**** Sección del documento

Histoire
juin 30, 2026
Asamblea Nacional de Cuba aprueba paquete de reformas económicas
La Asamblea Nacional de Cuba aprobó un conjunto de reformas económicas destinadas a liberalizar y descentralizar la economía de la isla, que atraviesa una profunda crisis. Las medidas incluyen la apertura a nuevos actores en el turismo y el fomento de la inversión extranjera. El gobierno cubano negó haber sido presionado por Estados Unidos para la aprobación de estas reformas.
La Habana se vende como reformista mientras insiste en que nada ha cambiado en el fondo: Cuba anuncia la mayor apertura económica en años, pero jura que el socialismo no se toca y que Washington no tuvo nada que ver.
Lo que dice el gobierno
Según la descripción oficial, la Asamblea Nacional aprobó un paquete para “liberalizar y descentralizar la economía de la isla”, en medio de “su peor crisis en décadas”.1 El primer ministro Manuel Marrero habló de “medidas de impacto estratégico” que “no son rígidas” y que no implican renunciar al socialismo, sino que serían “condición indispensable para su preservación”.1
En la práctica, el paquete contempla la entrada de “nuevos actores” en el turismo bajo “nuevas modalidades”, el fomento de la inversión extranjera —con especial guiño a cubanos no residentes— y la ampliación del sector privado, además de más autonomía para empresas estatales y municipios.1
En paralelo, el régimen se apresuró a desmarcarse de cualquier presión de Washington: “Régimen de Cuba negó que haya sido presionada por EEUU para aprobarse reformas económicas”.2
Lo que ve la oposición
Desde medios críticos se subraya que fue la “Asamblea Nacional del régimen de Cuba” la que aprobó el paquete, enfatizando el carácter no democrático del órgano y la urgencia “inusual” del trámite dentro del Partido Comunista.1
Los opositores destacan las partes más disruptivas: procedimientos de quiebra y liquidación de empresas estatales, conversión de estas en sociedades por acciones y la posible creación de banca privada bajo supervisión del Banco Central.1 Para ellos, esto luce menos como una reforma ideológica y más como un manotazo de ahogado para sostener un modelo exhausto.

********
**** Datos a examinar

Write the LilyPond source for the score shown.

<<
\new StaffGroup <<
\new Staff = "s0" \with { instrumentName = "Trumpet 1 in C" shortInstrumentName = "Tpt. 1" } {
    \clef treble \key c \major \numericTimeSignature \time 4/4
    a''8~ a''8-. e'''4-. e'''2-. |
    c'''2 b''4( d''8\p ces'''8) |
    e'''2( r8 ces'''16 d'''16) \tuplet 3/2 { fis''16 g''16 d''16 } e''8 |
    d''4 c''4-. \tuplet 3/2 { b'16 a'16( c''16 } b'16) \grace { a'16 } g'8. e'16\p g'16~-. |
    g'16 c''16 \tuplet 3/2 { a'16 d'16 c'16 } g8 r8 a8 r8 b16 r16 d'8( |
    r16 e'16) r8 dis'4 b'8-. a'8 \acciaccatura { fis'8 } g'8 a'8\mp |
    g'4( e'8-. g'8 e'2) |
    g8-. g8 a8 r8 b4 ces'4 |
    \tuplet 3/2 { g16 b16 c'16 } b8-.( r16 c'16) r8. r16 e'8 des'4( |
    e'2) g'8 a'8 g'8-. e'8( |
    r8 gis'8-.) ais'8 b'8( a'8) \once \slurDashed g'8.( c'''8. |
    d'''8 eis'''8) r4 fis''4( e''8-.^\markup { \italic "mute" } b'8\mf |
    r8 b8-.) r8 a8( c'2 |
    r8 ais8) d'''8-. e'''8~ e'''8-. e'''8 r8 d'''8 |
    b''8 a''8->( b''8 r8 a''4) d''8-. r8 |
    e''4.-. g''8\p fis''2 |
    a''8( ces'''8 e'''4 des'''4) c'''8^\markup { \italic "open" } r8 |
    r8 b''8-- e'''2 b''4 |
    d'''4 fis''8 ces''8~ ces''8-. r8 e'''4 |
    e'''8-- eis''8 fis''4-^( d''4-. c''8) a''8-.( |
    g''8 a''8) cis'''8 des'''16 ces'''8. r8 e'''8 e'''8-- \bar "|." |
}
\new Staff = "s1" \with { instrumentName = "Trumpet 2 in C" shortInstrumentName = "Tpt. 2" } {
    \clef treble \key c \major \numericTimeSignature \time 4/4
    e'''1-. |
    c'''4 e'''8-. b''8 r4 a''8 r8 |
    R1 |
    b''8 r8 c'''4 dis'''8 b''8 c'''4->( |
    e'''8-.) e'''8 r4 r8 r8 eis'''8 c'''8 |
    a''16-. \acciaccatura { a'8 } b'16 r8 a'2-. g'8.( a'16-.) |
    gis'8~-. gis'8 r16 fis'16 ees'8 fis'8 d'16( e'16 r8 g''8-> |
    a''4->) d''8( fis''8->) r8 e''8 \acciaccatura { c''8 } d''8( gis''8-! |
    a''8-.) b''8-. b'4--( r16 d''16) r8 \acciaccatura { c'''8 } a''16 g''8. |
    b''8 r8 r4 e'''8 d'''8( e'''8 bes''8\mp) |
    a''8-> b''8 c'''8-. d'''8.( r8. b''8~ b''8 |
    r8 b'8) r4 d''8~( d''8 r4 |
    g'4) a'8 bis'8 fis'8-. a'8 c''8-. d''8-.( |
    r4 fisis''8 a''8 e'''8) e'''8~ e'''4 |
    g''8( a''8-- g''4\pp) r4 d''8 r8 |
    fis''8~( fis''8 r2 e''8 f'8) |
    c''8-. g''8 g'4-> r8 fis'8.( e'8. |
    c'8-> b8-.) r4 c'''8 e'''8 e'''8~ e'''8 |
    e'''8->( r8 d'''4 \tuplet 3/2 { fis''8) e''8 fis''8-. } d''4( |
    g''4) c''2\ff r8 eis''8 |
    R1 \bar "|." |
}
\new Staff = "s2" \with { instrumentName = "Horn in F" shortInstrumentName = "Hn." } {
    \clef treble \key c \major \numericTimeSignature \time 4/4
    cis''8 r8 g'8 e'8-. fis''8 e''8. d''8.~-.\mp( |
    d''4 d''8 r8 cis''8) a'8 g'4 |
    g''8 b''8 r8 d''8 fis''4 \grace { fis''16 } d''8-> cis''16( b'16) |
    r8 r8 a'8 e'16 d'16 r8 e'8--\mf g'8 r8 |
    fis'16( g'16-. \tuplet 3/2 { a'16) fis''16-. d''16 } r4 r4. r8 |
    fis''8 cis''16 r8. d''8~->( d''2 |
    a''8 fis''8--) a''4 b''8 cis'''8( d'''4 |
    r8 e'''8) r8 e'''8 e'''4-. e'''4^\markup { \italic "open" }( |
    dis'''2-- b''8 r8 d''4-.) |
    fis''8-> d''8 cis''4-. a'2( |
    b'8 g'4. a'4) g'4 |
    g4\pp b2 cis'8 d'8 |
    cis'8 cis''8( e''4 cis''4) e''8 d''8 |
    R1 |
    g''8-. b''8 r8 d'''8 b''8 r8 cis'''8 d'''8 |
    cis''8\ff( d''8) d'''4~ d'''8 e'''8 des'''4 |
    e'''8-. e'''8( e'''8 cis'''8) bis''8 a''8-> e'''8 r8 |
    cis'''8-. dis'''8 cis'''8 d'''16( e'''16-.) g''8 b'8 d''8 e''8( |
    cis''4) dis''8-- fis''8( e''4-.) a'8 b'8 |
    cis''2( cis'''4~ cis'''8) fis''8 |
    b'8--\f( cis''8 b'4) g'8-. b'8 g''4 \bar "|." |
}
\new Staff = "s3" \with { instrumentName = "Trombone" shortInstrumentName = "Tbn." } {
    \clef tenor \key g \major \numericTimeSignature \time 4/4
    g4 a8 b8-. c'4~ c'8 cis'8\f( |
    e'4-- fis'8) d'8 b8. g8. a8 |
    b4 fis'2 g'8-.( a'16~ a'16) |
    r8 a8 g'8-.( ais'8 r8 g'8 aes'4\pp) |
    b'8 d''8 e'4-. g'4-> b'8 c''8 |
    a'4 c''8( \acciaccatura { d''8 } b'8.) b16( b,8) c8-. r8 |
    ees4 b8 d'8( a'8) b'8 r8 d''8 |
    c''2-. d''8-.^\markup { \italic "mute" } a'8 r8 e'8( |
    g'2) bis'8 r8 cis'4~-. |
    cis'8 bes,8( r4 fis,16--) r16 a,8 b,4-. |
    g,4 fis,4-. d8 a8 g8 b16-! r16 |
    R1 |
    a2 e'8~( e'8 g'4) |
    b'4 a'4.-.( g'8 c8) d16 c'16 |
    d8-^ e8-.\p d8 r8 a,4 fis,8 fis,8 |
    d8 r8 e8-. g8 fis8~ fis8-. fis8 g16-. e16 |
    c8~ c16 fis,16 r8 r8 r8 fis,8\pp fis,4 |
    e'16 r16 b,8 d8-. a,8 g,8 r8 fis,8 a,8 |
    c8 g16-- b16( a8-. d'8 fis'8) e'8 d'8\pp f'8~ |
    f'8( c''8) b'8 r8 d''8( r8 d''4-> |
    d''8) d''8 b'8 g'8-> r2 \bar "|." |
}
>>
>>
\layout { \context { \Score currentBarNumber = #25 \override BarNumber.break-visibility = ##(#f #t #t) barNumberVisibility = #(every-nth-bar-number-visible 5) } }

********

Enunciado de la tarea
Retoma el texto sobre las reformas económicas aprobadas por la Asamblea Nacional de Cuba y continúalo a partir de su última oración.

Respuesta escrita
Socialismo blindado, economía abierta… ¿hasta dónde?
El contraste es claro: el gobierno vende control político con apertura económica selectiva; la oposición lo describe como una liberalización tardía, administrada por el mismo aparato que provocó la crisis. Coinciden en algo: el paquete es histórico. Divergen en la pregunta clave: ¿es el principio de un cambio real o solo un ajuste para que todo siga igual?